07.01.09

Contact .. and the future

Posted in learning, semiotics, transition at 9:12 am by len

There is this scene in Contact where Jodie Foster’s character is making a final presentation to the board members of Haddon Enterprises, asking for money to continue the CETI project. One of the members comments that the search is more “science fiction” than science, and the good doctor responds something like this:

“Science fiction.. right.. well, have you heard of this guy who thinks man can fly? He is building this thing called an aeroplane. Crazy right? And how about trips to the moon? Science fiction right?”

Whatever the future holds, there are few who possess the vision to imagine it.

In an article in the latest issue of UTNE reader Clay Shirky writes that “The Revolution will not be Published.” About halfway through the article Clay reviews Elizabeth Eisenstein’s research into Gutenberg’s revolutionary printing press. Her interest was not so much in the press itself or its impact, but in how the press was a catalyst for change and in the cultural process that made up the revolution.

It turns out that the process was immensely chaotic.. or perhaps chaordic. He writes, “Only in retrospect were experiments undertaken during the wrenching transition to print revealed to be turning points.” He points out that key innovations didn’t seem like keys at the time. They had unintended consequences. Small perturbations were magnified in unexpected ways. He comments,

“That is what real revolutions are like. The old stuff gets broken faster than the new stuff is put in its place. The importance of any given experiment isn’t apparent in the moment; big changes stall, small changes spread. Ancient social bargains, once disrupted, can be neither mended nor quickly replaced, since any such bargain takes decades to solidify…
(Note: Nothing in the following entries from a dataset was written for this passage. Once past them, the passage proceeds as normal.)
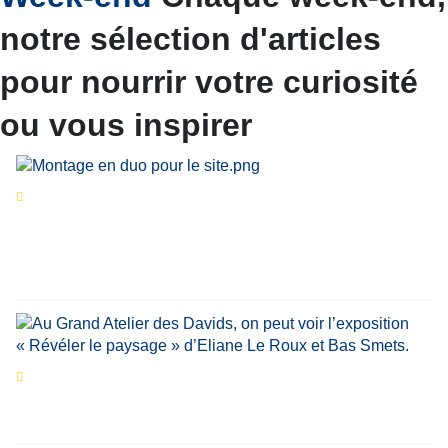
notre sélection d'articles
pour nourrir votre curiosité
ou vous inspirer
Séries d’été
« Le jour d’avant » : cinq
personnalités reviennent sur un évènement
marquant de leur carrière
Par
Bernard Demonty
,
Candice Bussoli
,
Philippe Vande Weyer
,
Didier Zacharie
,
Jean-Claude Vantroyen
Les expositions prolongent la magie des
Estivales du Haut-Calavon
Par
Jean-Marie Wynants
“And so it is today. When people demand to know how we are going to replace [all kinds of things- add your favorite institution here] .. they are demanding to be told that the old systems will not break before new systems are in place. They are demanding to be told that ancient social bargains aren’t in peril, that core institutions will be spared, that new methods of spreading information will improve previous practice rather than upending it. They are demanding to be lied to.

“There are fewer and fewer people who can convincingly tell such a lie.”